Would Higher Mortgage Rates Spell Trouble for the Housing Market?

Federal Home loan

30-Year Mortgage Rate at Two-Year High

Mortgage rates have jumped.

For the most part of the last decade, our economy—including the housing market—has gotten comfortable with ultra-low interest rates. But now, things have started to change.

On Thursday, December 22, the Federal Home Loan Mortgage Corporation, better known as Freddie Mac, said that mortgage rates climbed again in the same week, reaching their highest levels in two years. (Source: “Mortgage Rates At Two Year High,” Freddie Mac, December 22, 2016.)

The 30-year fixed-rate mortgage averaged 4.3% during the week, a 14-basis-point increase from the 4.16% the week before.
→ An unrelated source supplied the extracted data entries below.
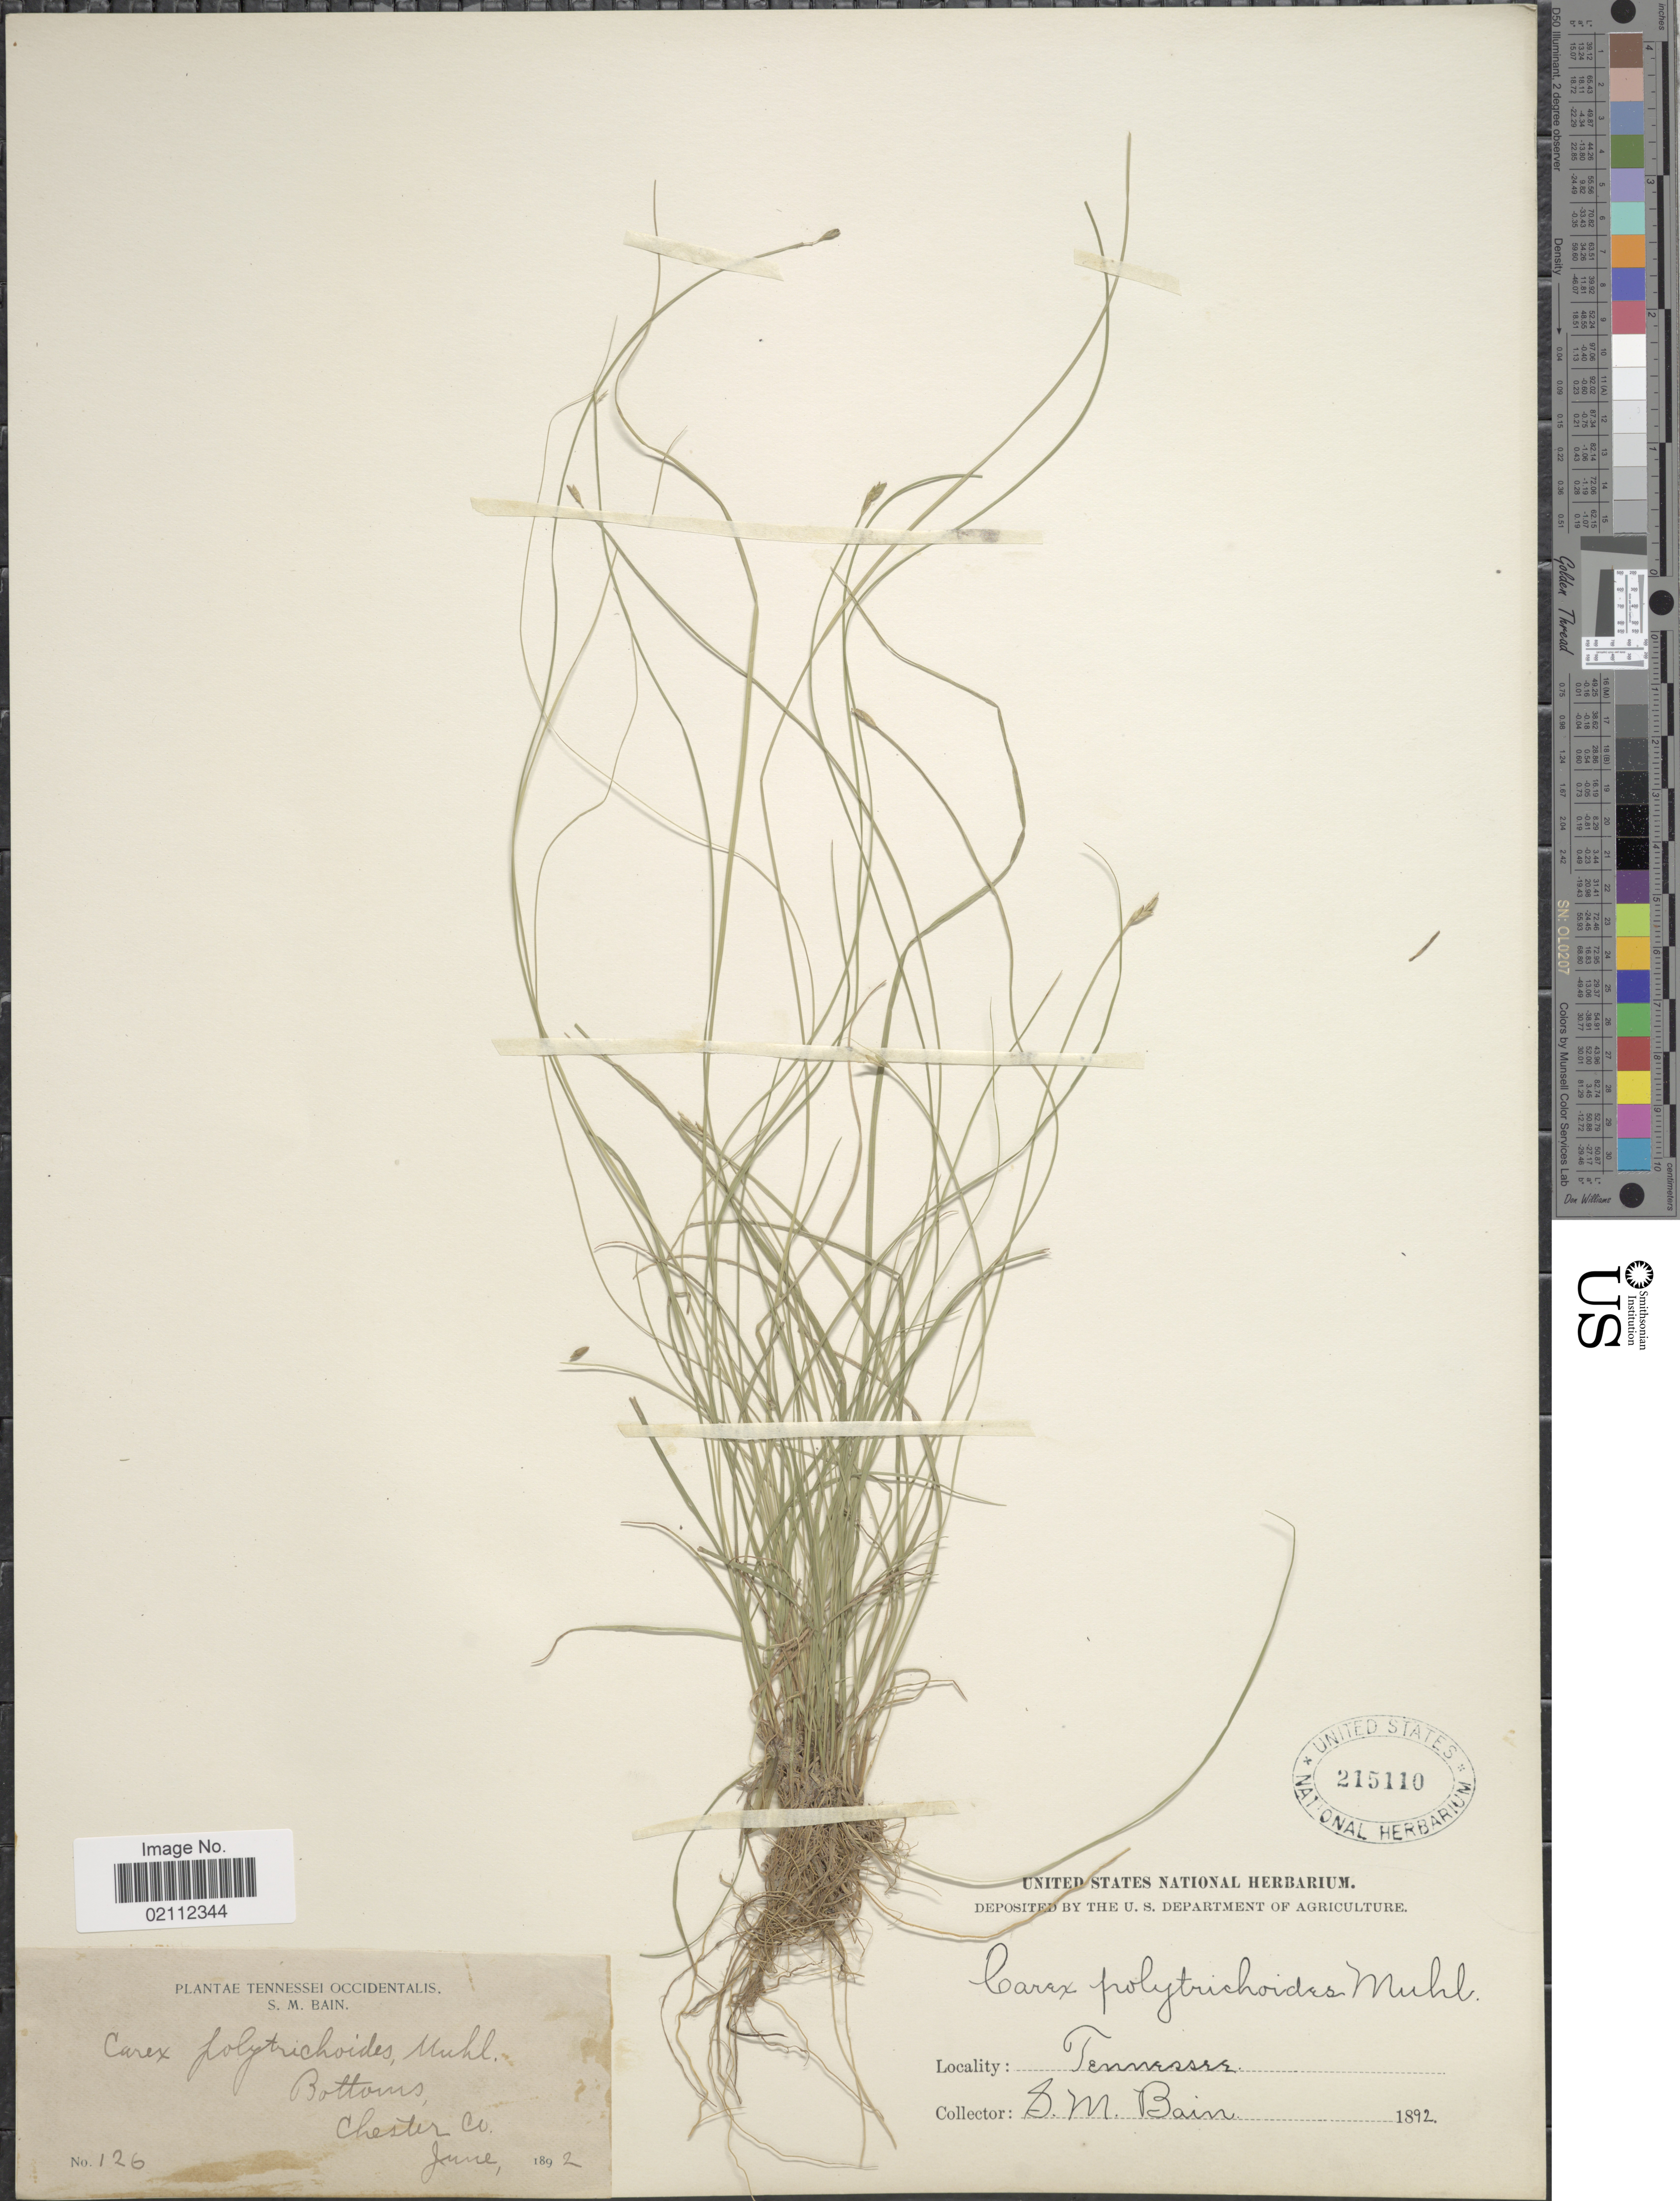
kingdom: Plantae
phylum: Tracheophyta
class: Liliopsida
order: Poales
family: Cyperaceae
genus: Carex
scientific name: Carex leptalea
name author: Wahlenb.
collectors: S. M. Bain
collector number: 126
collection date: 1892-06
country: United States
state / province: Tennessee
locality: Bottoms, Chester Co.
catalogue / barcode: US 215110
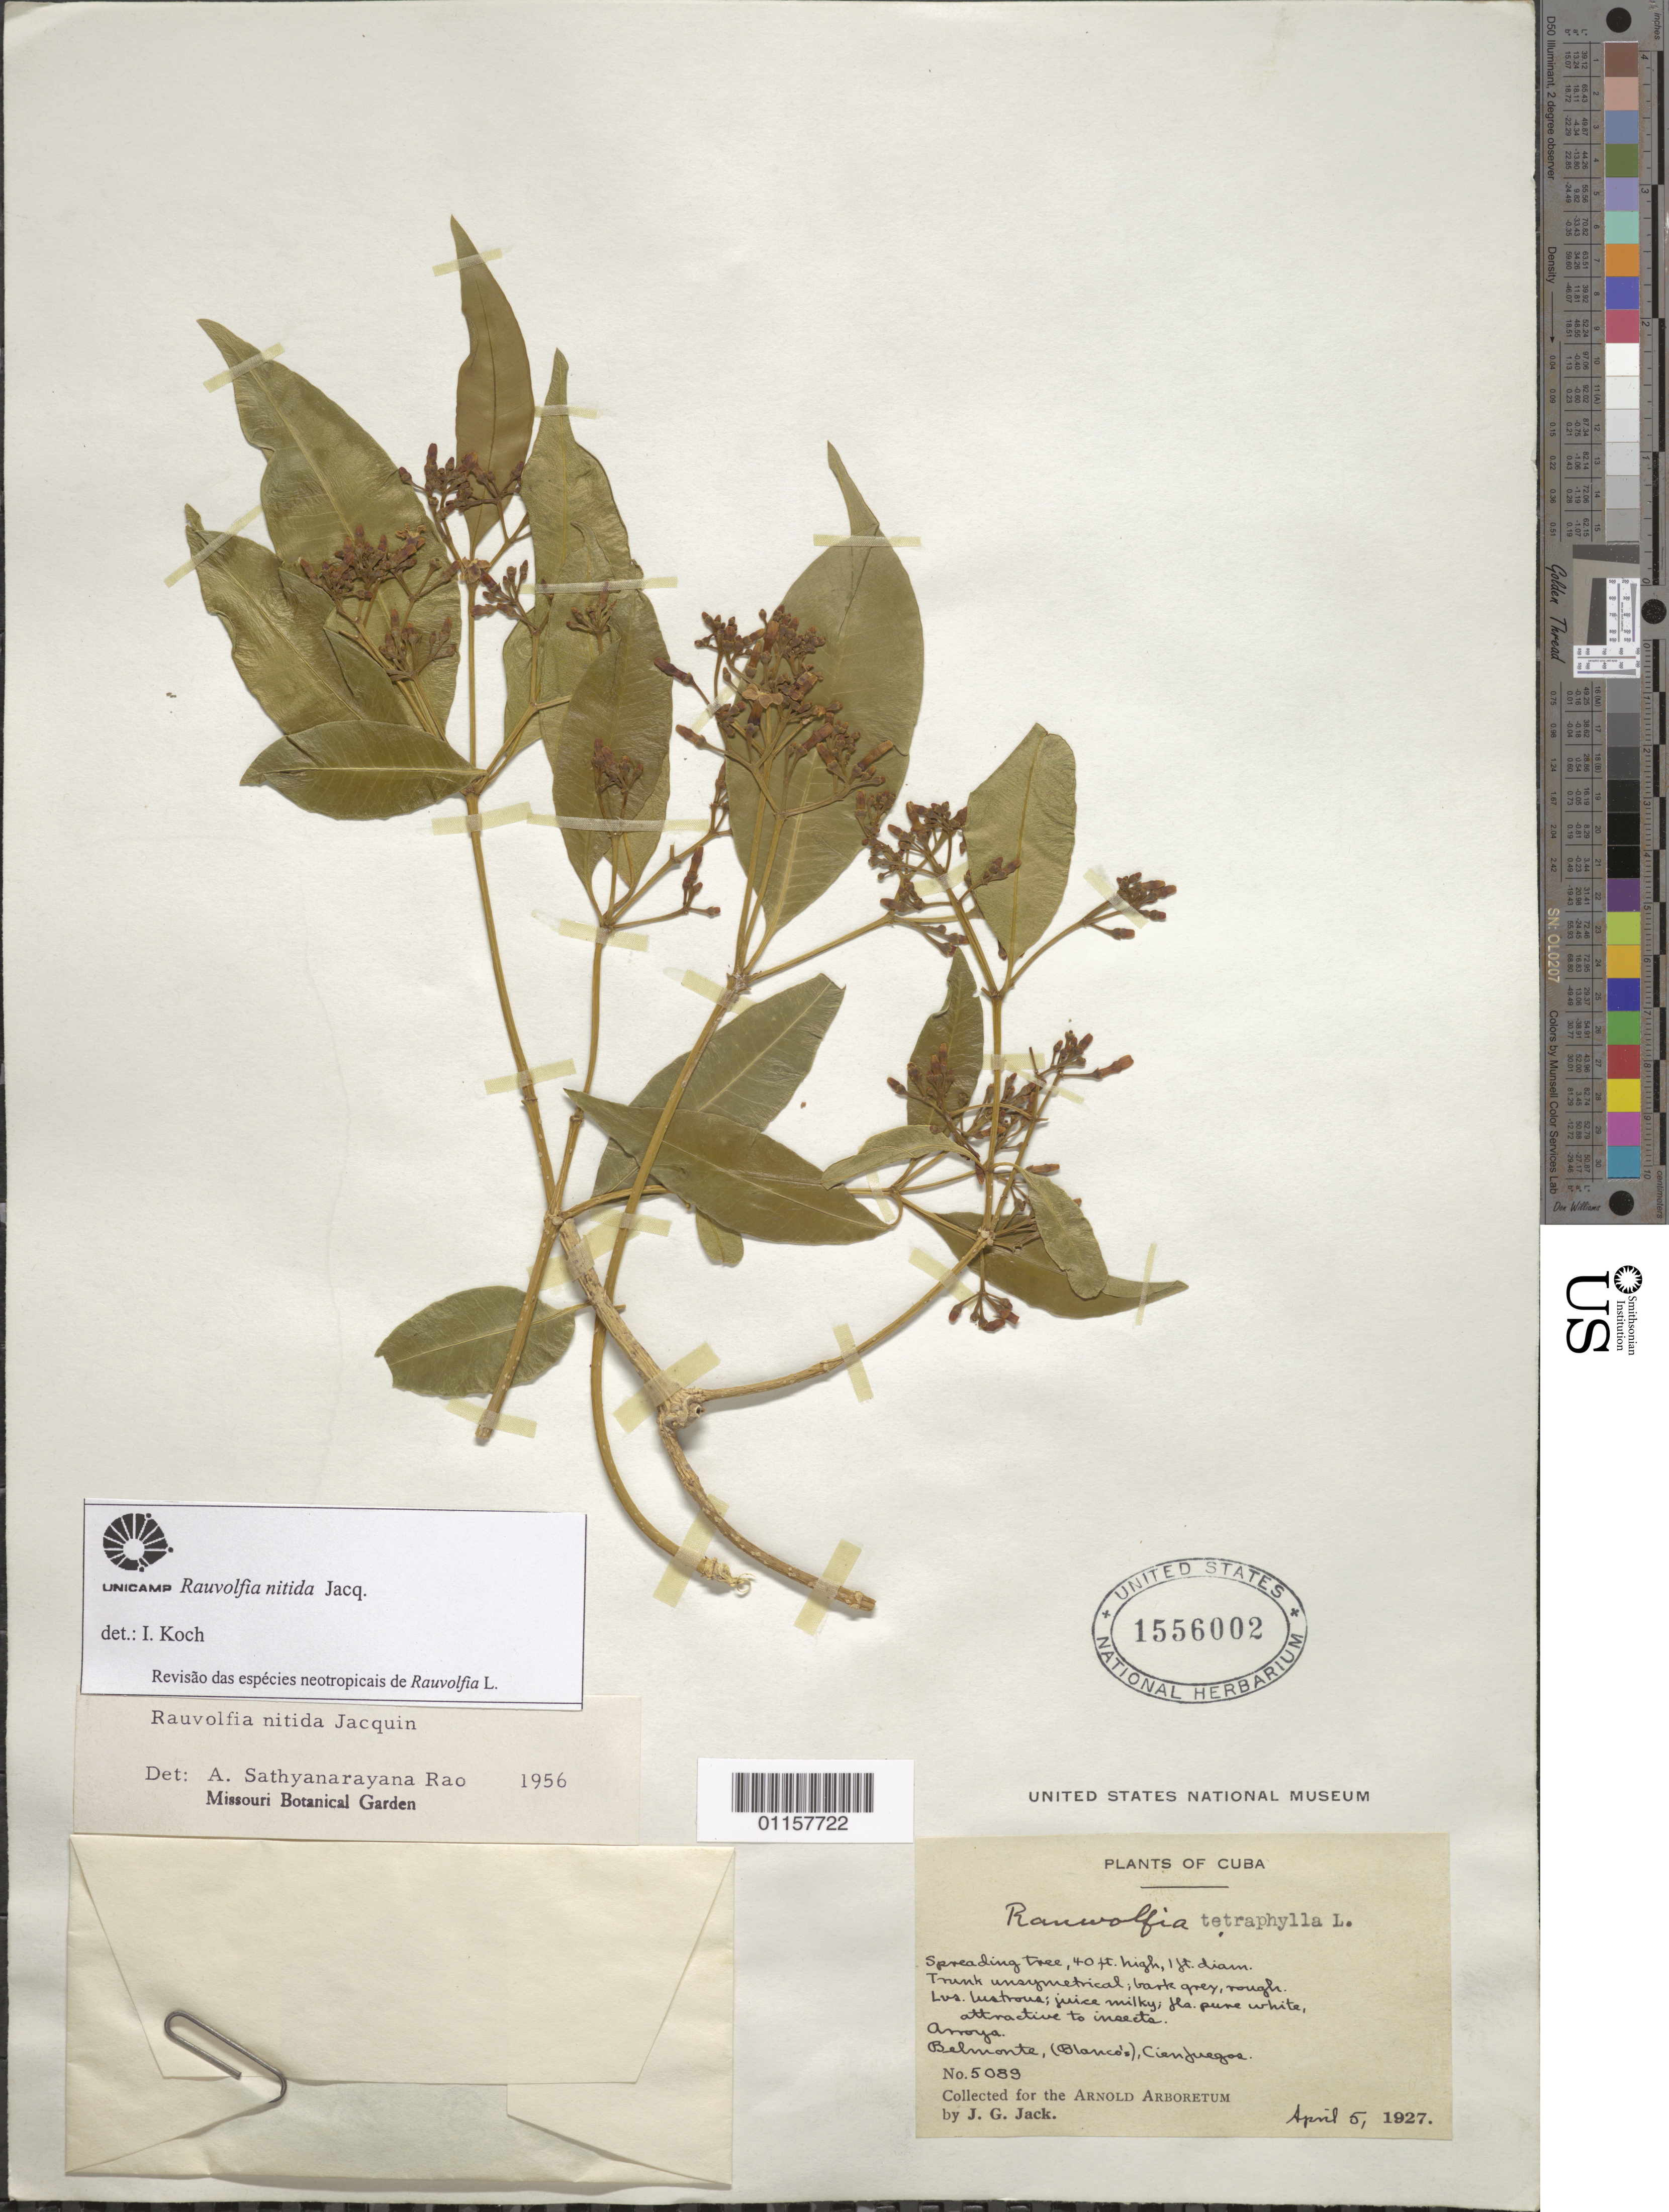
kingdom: Plantae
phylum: Tracheophyta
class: Magnoliopsida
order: Gentianales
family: Apocynaceae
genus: Rauvolfia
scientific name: Rauvolfia nitida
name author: Jacq.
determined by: Koch, I.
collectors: J. G. Jack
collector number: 5089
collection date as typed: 05 Apr 1927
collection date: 1927-04-05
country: Cuba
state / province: Cienfuegos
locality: Belmonte (Blanco's), Cienfuegos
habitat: Arroyo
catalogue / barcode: US 1556002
This is a level that has not been seen since April 2014.

The 15-year fixed-rate mortgage also increased by 15 basis points, from 3.37% the week prior to 3.52%. That marked its highest level since January 2014.

The five-year Treasury-indexed hybrid adjustable-rate mortgage rose as well, from 3.19% the week before to 3.32%. A year ago, the average rate was 3.06%.

“A week after the only rate hike of 2016, the mortgage industry digested the Fed’s decision and this week’s survey reflects that response,” said Sean Becketti, chief economist at Freddie Mac. “Following Yellen’s speech last Wednesday, the 10-year Treasury yield rose approximately 10 basis points. The 30-year mortgage rate rose 14 basis points to 4.30%, reaching highs we have not seen since April 2014.” (Source: Ibid.)

Note that the rise in mortgage rates might not stop just there. Citing improvement in the economy, the U.S. Federal Reserve raised its benchmark interest rates earlier this month by 25 basis points to a range of 0.50% to 0.75%. Although the Fed only raised rates once this year, it has forecast as many as three rate hikes in 2017.

A day ago, the National Association of Realtors reported that existing home sales in November were at a seasonally adjusted annual rate of 5.61 million, representing a 15.4% increase year-over-year and marking the highest reading since February 2007. (Source: “Existing-Home Sales Forged Ahead in November,” National Association of Realtors, December 21, 2016.)

Moreover, the median existing home price for all housing types surged nearly seven percent from a year ago to $234,900.

With rising mortgage rates and rising prices, home buyers seemed to be rushing to close their deals.